Thanks, but I think I want a top tier hosting party since, well, there are a lot of providers so a number of them will die off in the coming years. So, hmm, github, google code with git over svn, or I guess good old sourceforge?

Guess I need requirements like wiki's, email lists, and syntax highlighting goodies.

Not Sourceforge.

I hate Sourceforge, the interface has gone downhill, the ads are annoying, and it seems slow. I prefer Github myself, though I haven't used Google Code extensively. There are more than a few projects use Github for the repo and Google Code to post releases and whatnot.

Implementation Reference

I briefly hacked an implementation reference together which can be found here.

I didn't spell-check it, and it can't be read as an academic paper since it doesn't expose the various transforms or the semantical phase with code or formulae, but one might find it interesting anyway.

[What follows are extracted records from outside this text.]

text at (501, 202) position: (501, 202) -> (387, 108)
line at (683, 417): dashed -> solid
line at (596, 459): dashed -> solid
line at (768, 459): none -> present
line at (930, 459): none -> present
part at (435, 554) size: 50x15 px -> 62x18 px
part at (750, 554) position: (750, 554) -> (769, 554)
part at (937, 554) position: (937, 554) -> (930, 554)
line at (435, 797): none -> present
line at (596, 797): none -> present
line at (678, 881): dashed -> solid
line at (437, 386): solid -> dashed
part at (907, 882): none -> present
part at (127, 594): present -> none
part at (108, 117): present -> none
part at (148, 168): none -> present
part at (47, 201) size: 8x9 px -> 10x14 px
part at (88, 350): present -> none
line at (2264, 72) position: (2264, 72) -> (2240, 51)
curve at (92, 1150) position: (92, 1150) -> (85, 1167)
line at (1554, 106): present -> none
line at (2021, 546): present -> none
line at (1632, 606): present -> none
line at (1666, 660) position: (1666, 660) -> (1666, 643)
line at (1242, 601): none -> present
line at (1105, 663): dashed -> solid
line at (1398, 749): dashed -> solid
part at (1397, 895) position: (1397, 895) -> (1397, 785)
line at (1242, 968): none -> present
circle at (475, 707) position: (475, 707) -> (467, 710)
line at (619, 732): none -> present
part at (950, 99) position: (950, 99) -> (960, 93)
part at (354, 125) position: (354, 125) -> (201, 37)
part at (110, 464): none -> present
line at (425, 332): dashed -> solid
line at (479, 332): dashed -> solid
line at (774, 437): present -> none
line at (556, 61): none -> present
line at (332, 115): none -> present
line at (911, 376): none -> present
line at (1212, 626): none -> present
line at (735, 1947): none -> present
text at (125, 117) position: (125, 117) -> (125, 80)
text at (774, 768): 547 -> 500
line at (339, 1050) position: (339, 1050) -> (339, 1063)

[ I guess that wouldn't do so I removed the most obvious spelling errors. ]

[ Gawd, if you're interested in the formal background of the evaluator, please, here. ]

Type Inferencing for the Hi Language

I gave up on that the current Hic compiler will ever become a fast compiler. At the same time, my fingers itch to rewrite the compiler in C, but -alas- that makes little sense if the static semantics of the language are not fixed yet. Moreover, programming in Hi actually is a very nice experience, giving that up for C I don't really feel like.

So, I decided to throw something unexpected into the ring. An open invitation to help me getting the static semantics right - this primarily concerns the type system.

Is there anyone who feels like working on, or getting the semantics right, of a simple language???? I am looking for people to bounce ideas against...

Note that a prototype HM style inferencer is already implemented, I wanna know how to get to a provable correct one.